River vaguely remembered them from Mickey’s club. The guy she assumed to be Elijah walked toward them slowly. One of his guys followed, while the other headed for the trunk, opening it and tugging someone out.
River’s lips separated, a gasp slipping from her throat.
Mickey…
His left eye was swollen shut and the entire left side of his face was bruised and battered. When the guy started to drag him forward, she noticed Mickey could barely hold himself up.
Elijah stopped, his eyes sliding down her body, assessing. River wanted to squirm under the scrutiny, but instead, she straightened, refusing to wither.
When Elijah finally looked to the guy holding her, the air she hadn’t realized she’d been holding whooshed from her chest.
“What the fuck happened, and what is she doing here?” he asked.
There was a tense silence. And when she looked at the man beside her, she saw cold, stark fear.
“We noticed a tail. It was one of the Deltas, so we stopped to kill the guy. He got the upper hand, killing four of our men. Before we could finish him, we heard police. So we got out of there.”
There was a slight narrowing of Elijah’s eyes. When he looked at the truck, unease slithered up her spine.
“And what about her?” The guy’s words were hard. They made her want to step back, away from the biggest threat here.
It was Brian who spoke this time. “She must have climbed into the truck while we were stopped.”
A deadly fury washed over Elijah’s face. It had the fine hairs on River’s arms standing on end. He tilted his head toward one of his guys.
River’s belly cramped, fear fogging her mind as the man approached her. Rough hands skimmed over every inch of her body. When they reached her chest, he dove a hand inside her top, tugging the phone out from where she’d slid it between her bra and chest.
He turned and delivered it to his boss.
If she’d thought the man looked angry before, that was nothing compared to now. He looked ready to kill.
He looked at the phone and pressed the end button before stomping on it.
She glanced to Brian and the other two guys. Their faces were white.
She barely had time to look back at Elijah before the man lifted a gun and shot all three of his thugs between the eyes.
The air cut off in her throat, silencing the scream that tried to escape. Dead. All of them. Including Jackson’s father. She glanced down in shock, vaguely noticing the small specks of blood on her arms. Her top.
Elijah turned to his guys. “Move! We need to get as many guns out of the truck as possible and put them in the trunk. They’ll be here any fucking second.”
The two men got to work, and Elijah turned to Mickey.
“You should’ve listened when I told you those men weren’t welcome in the club.” He took a small step forward. “You chose the wrong fucking guy to have a pissing contest with.”
The gun rose again, and River quickly shut her eyes before the next bullet was fired.
When she opened them again, Mickey was on the ground, eyes wide and blood pouring from the wound in his head.
She pressed a hand to her mouth as bile crawled up her throat.
When Elijah finally turned toward her, her entire body shook in terror. “Al.” One of the men stopped. “Put her in the car. The money we lose on the firearms, we’ll make up with her sale.”
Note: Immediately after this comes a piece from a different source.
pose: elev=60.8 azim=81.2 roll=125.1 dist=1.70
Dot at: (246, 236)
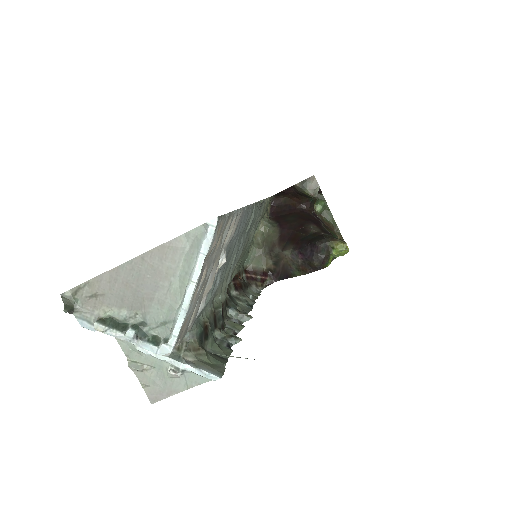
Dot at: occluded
River lowered her hand slowly, breaths sawing in and out of her chest. “My sale?”
Elijah tucked his gun back into a holster, completely ignoring her.
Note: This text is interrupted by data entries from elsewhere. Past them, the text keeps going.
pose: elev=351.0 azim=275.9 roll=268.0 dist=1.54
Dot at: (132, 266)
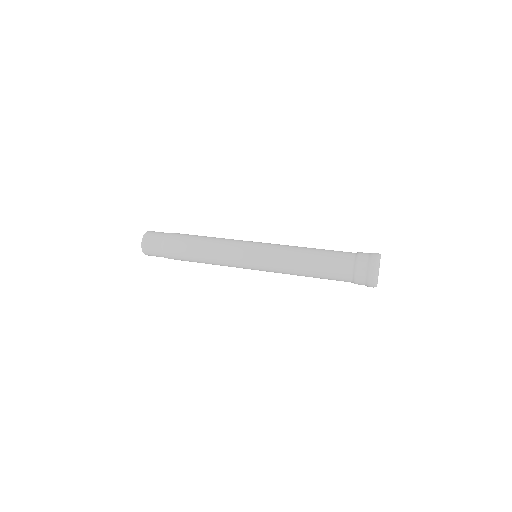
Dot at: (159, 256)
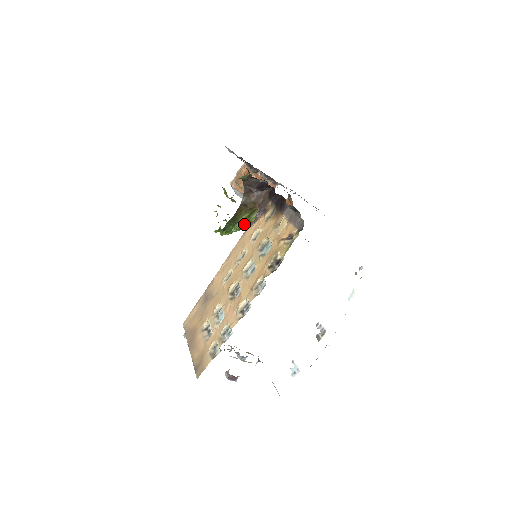
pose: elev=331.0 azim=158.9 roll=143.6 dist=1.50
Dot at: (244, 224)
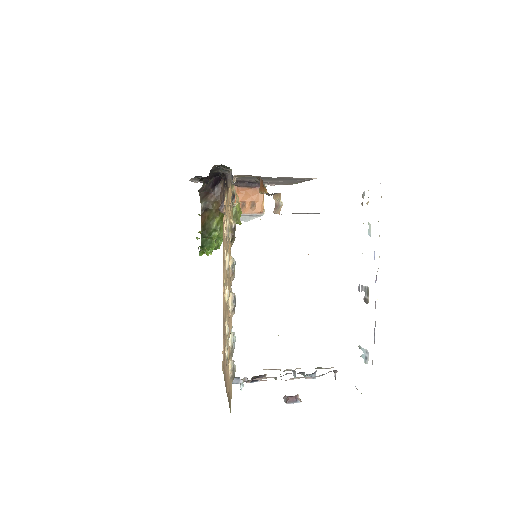
Dot at: (222, 230)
River couldn’t speak again. She could barely breathe. They were going to…what? Drive her over the border to Canada and sell her?
She shot a quick glance the way they’d come.
Nothing. Jackson would be too late.
Out of instinct, she tried to run, the logical part of her brain knowing there was nowhere to go, the terror-filled side needing to try.
Before she could take more than two steps, one of Elijah’s guys grabbed her. Then there was a sharp pain to her skull that turned her world black.